BEGIN Page extract

Each works in its own directory, no interference

What You’ll Learn

  • Why filesystem isolation matters for parallel agents
  • How to use git worktrees for per-agent workspaces
  • How task coordination ties into worktree lifecycle

The Problem

Two autonomous agents working on different tasks in the same directory will conflict. One writes main.py, the other also writes main.py. Chaos.

The Solution

Git worktrees provide isolated workspaces. Each agent gets its own checkout — same repo, different directory, zero interference.

repo/
  main/              <-- canonical branch
  worktrees/
    task-001/        <-- agent A workspace
    task-002/        <-- agent B workspace
    task-003/        <-- agent C workspace

How It Works

  1. Create a worktree per task. The task ID binds to the worktree path.

  2. Agents run in their worktree. When done, merge or discard.

class WorktreeManager:
    def create(self, task_id: str, base_branch="main"):
        path = WORKTREES_DIR / f"task-{task_id}"
        subprocess.run(["git", "worktree", "add", str(path),
                        base_branch])
        return path

    def cleanup(self, task_id: str):
        path = WORKTREES_DIR / f"task-{task_id}"
        subprocess.run(["git", "worktree", "remove", str(path)])
  1. The agent’s working directory is set to the worktree path. All file operations are naturally sandboxed.

What Changed From s17

ComponentBefore (s17)After (s18)
WorkspaceSharedPer-agent worktrees
IsolationNoneFilesystem-level
CleanupManualWorktree lifecycle

Try It

cd learn-claude-code
python agents/s18_worktree_isolation.py
  1. Create a worktree for task "add-login" and start an agent
  2. Create another worktree for task "add-dashboard" and run in parallel
  3. Check that the two agents don't see each other's files

Key Takeaway

Tasks answer what; worktrees answer where. Keep them separate. Each autonomous agent works in its own directory, bound by task ID, cleanly removable when done.

END Page extract
BEGIN Provided information

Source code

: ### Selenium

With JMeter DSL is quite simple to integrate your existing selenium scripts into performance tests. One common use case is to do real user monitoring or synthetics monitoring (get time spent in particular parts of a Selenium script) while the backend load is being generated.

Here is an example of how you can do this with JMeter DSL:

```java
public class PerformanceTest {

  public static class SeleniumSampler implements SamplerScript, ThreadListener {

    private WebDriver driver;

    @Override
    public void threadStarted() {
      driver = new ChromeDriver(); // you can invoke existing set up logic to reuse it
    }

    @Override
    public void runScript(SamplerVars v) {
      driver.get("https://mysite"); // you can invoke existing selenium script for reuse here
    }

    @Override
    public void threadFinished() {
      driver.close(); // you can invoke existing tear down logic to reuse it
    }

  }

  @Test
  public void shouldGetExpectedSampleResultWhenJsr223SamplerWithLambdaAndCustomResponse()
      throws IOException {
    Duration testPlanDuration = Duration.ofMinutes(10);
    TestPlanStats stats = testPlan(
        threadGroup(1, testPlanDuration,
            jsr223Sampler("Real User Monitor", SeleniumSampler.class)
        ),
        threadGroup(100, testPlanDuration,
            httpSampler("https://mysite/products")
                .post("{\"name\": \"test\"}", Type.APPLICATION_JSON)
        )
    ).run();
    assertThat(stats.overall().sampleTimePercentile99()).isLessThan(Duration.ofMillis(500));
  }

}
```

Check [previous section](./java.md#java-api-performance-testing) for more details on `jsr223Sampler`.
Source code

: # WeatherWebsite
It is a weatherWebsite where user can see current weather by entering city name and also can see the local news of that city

END Provided information

**Work to complete**
#1 Translate this sentence from the worktree isolation page into Spanish: "Git worktrees provide isolated workspaces."
#2 From the worktree isolation page, transcribe the part that starts with the words "2. Agents run" and ends with "are naturally sandboxed.".

**Results for the exercise**
#1 Los worktrees de Git proporcionan espacios de trabajo aislados.

#2
2. Agents run in their worktree. When done, merge or discard.

class WorktreeManager:
    def create(self, task_id: str, base_branch="main"):
        path = WORKTREES_DIR / f"task-{task_id}"
        subprocess.run(["git", "worktree", "add", str(path),
                        base_branch])
        return path

    def cleanup(self, task_id: str):
        path = WORKTREES_DIR / f"task-{task_id}"
        subprocess.run(["git", "worktree", "remove", str(path)])
  1. The agent’s working directory is set to the worktree path. All file operations are naturally sandboxed.